Still, what I think a Dyson sphere approach to interaction allows is for me to step away from the screen at times without losing any of the utility. Let's say I'm at a party. This party has been in my calendar for a month, so it's obviously important to me. I'm in a conversation, gesticulating wildly. When I receive a call from a good friend who lives out of state my phone gently pushes him to voicemail so as to not interrupt me -- if he calls back the phone will ring out loud. Someone agrees with the amazing point I'm making and recommends an essay in The New Yorker from two months ago that totally beat me to it. Instead of pulling out my phone and making a note of this essay, my phone finds and records the link for me while I continue. Perhaps I peel off and talk more with this interesting person, and at the end of the night we're great friends -- but it's rude to ask their name again. Should I pull out my phone and do the awkward "let's become Facebook friends right now" dance? No worries, my phone remembers who this is, and since they're a friend of a friend there's an "Add as Friend" next to their face in my conversation log waiting for me when I get home.

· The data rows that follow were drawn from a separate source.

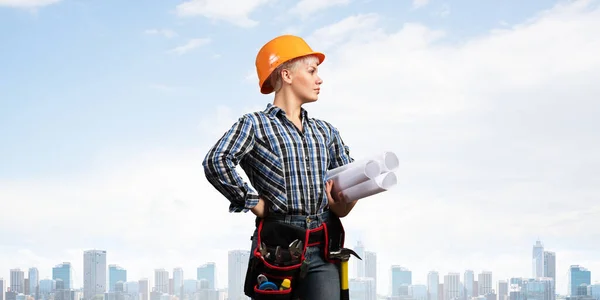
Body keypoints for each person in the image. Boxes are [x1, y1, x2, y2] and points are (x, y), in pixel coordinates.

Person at [202, 34, 358, 300]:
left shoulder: (325, 131)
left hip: (324, 249)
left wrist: (345, 203)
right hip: (277, 249)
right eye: (311, 71)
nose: (319, 79)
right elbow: (217, 161)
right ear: (286, 75)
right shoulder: (255, 125)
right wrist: (253, 202)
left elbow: (348, 182)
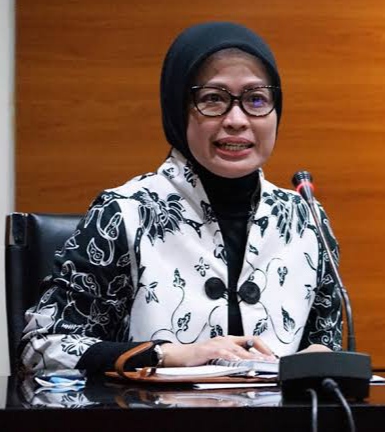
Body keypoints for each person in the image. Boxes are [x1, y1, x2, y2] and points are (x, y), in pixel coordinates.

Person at [20, 21, 342, 374]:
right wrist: (169, 354)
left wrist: (320, 356)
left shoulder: (304, 218)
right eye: (213, 99)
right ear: (177, 108)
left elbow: (325, 341)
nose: (237, 119)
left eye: (256, 99)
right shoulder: (126, 213)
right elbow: (44, 348)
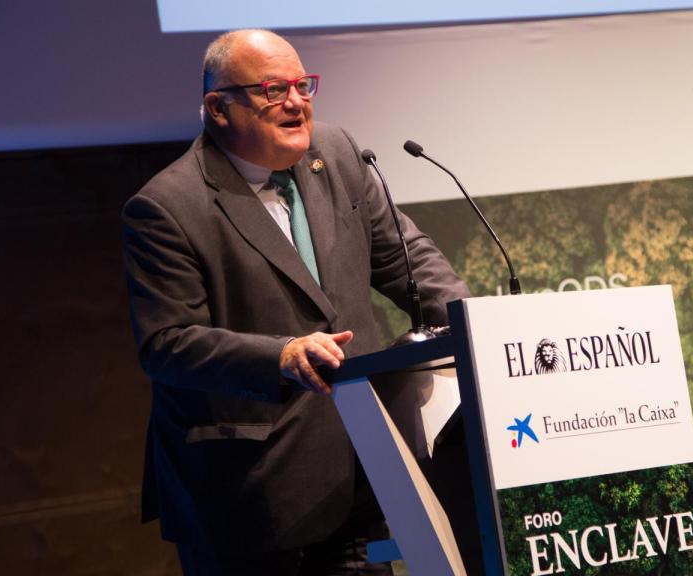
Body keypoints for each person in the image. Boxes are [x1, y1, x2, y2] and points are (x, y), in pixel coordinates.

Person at [121, 28, 470, 574]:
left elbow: (408, 258)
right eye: (272, 90)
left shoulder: (337, 154)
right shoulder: (166, 208)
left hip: (364, 468)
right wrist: (279, 356)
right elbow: (167, 344)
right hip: (252, 494)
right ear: (219, 107)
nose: (296, 102)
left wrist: (470, 325)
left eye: (303, 85)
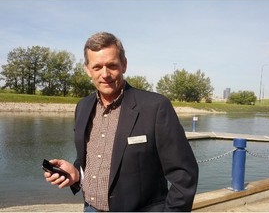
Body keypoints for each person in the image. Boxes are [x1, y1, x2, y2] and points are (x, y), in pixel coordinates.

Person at [44, 32, 199, 212]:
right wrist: (77, 173)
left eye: (112, 65)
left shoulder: (155, 107)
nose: (105, 74)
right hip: (90, 208)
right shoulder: (83, 107)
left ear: (124, 65)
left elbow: (184, 173)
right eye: (97, 67)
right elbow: (90, 156)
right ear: (87, 69)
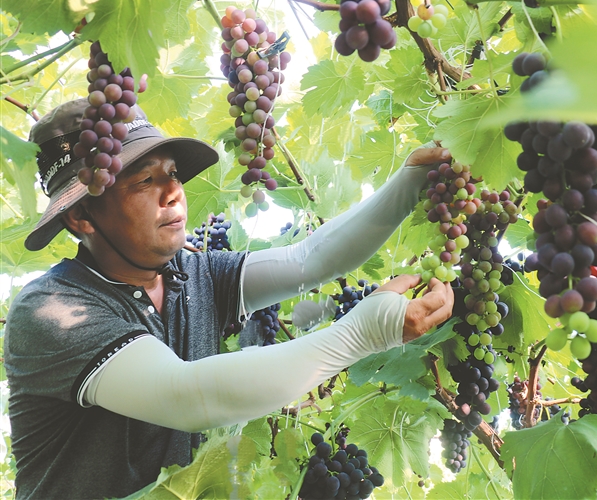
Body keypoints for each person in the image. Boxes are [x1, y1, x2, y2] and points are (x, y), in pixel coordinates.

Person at [4, 98, 455, 499]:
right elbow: (185, 396)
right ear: (82, 216)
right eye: (144, 179)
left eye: (172, 173)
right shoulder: (52, 310)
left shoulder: (193, 275)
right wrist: (362, 334)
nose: (173, 192)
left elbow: (309, 261)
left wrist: (411, 179)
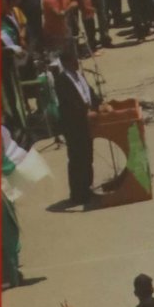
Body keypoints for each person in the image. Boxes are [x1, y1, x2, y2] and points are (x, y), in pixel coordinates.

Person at [49, 39, 97, 206]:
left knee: (88, 156)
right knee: (77, 158)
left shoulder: (79, 76)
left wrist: (99, 104)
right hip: (74, 125)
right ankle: (78, 193)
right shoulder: (62, 80)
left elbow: (89, 93)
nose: (77, 62)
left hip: (86, 123)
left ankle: (87, 188)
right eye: (74, 60)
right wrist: (86, 111)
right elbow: (72, 103)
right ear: (66, 62)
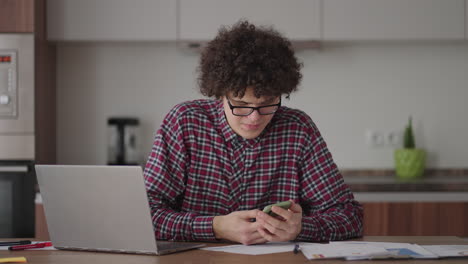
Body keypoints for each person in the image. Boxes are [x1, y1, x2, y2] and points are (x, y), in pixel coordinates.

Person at [144, 20, 363, 245]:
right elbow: (143, 215)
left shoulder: (298, 129)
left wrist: (300, 228)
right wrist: (215, 226)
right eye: (241, 104)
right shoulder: (185, 123)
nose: (254, 118)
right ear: (220, 94)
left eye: (267, 103)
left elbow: (349, 216)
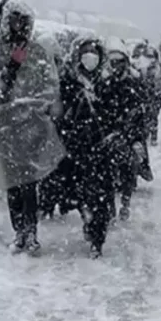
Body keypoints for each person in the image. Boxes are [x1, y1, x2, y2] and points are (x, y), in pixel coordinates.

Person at [0, 0, 65, 254]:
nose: (18, 27)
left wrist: (40, 108)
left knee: (29, 183)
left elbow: (51, 87)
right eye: (13, 21)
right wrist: (12, 66)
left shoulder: (38, 52)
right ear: (4, 22)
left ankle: (31, 232)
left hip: (32, 128)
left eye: (23, 21)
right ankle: (19, 231)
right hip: (5, 128)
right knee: (12, 183)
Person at [60, 37, 117, 257]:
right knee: (80, 192)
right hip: (77, 146)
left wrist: (112, 133)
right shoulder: (70, 81)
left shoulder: (108, 82)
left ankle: (97, 238)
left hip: (102, 146)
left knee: (102, 194)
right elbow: (62, 112)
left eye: (93, 54)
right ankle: (87, 217)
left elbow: (115, 111)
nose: (89, 58)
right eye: (85, 54)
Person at [101, 41, 149, 221]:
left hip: (129, 134)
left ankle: (125, 202)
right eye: (112, 62)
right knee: (106, 172)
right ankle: (110, 207)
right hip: (109, 135)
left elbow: (139, 113)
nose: (116, 66)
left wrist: (134, 137)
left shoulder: (133, 83)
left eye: (119, 62)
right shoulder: (104, 84)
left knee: (128, 169)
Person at [132, 41, 161, 145]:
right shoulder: (140, 68)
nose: (151, 60)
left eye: (152, 57)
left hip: (156, 96)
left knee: (153, 116)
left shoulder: (160, 67)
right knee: (143, 116)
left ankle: (153, 137)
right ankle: (145, 134)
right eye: (148, 57)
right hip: (143, 96)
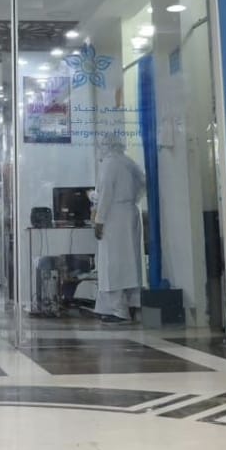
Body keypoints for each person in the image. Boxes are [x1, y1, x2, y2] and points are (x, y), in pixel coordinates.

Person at [93, 137, 145, 323]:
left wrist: (99, 220)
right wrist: (132, 200)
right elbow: (143, 183)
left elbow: (105, 194)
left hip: (113, 217)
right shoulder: (128, 162)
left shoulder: (109, 164)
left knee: (112, 264)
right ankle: (133, 305)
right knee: (130, 262)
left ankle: (118, 310)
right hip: (130, 212)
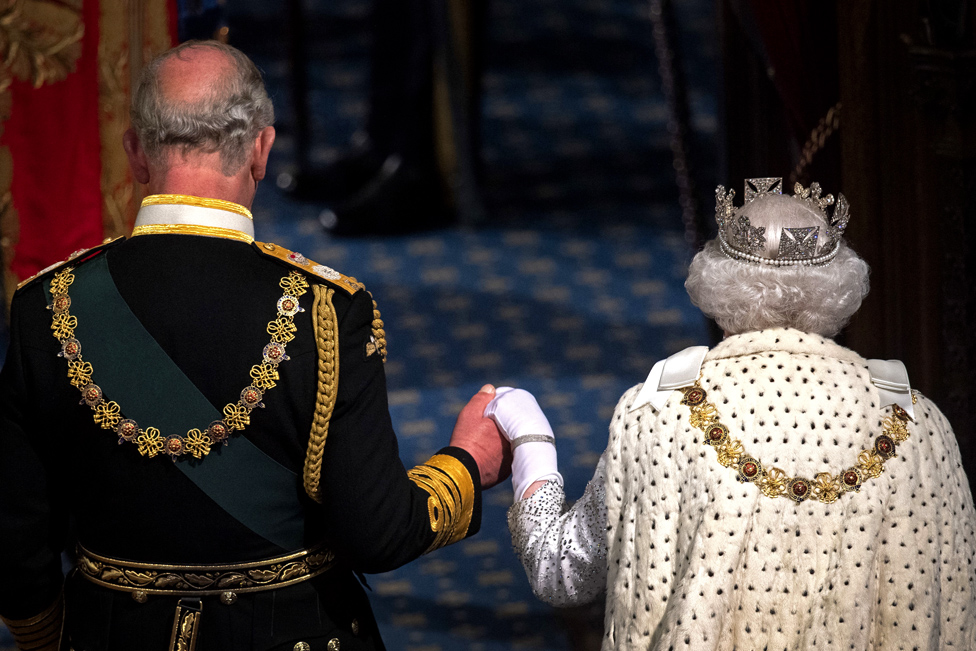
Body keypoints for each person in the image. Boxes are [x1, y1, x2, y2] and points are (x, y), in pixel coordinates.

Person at [0, 40, 508, 651]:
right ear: (262, 150)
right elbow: (377, 534)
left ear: (135, 152)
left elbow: (17, 550)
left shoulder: (44, 307)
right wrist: (467, 463)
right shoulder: (326, 311)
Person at [488, 177, 976, 649]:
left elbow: (561, 571)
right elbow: (956, 614)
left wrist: (530, 437)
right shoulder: (919, 424)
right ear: (840, 283)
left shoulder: (661, 412)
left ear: (715, 281)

In fact, when you think through that example, another spherical "Dyson" comes to mind... you know, a Dyson Ball. A vacuum cleaner sucks in everything, but filters out the dirt (preferably through a HEPA filter, but let's not get too far down this tangent). Because capturing all this data really isn't going to be that much of a stretch, we already have all the tools at our disposal, but making sense of it is going to be a gargantuan undertaking.
Ultimately, it's not that I want to use less of my computers, I just want my computers to use more of me. Luckily, most of the things I've outlined here are obvious and inevitable evolutions of computer interaction. What scares me is that in the meantime we'll get so hung up on "natural user interface" that we'll just use fancy new gestures and voice commands to do the exact same tasks we've been doing with perfect speed and accuracy for years. I don't think either Dyson would be happy about that.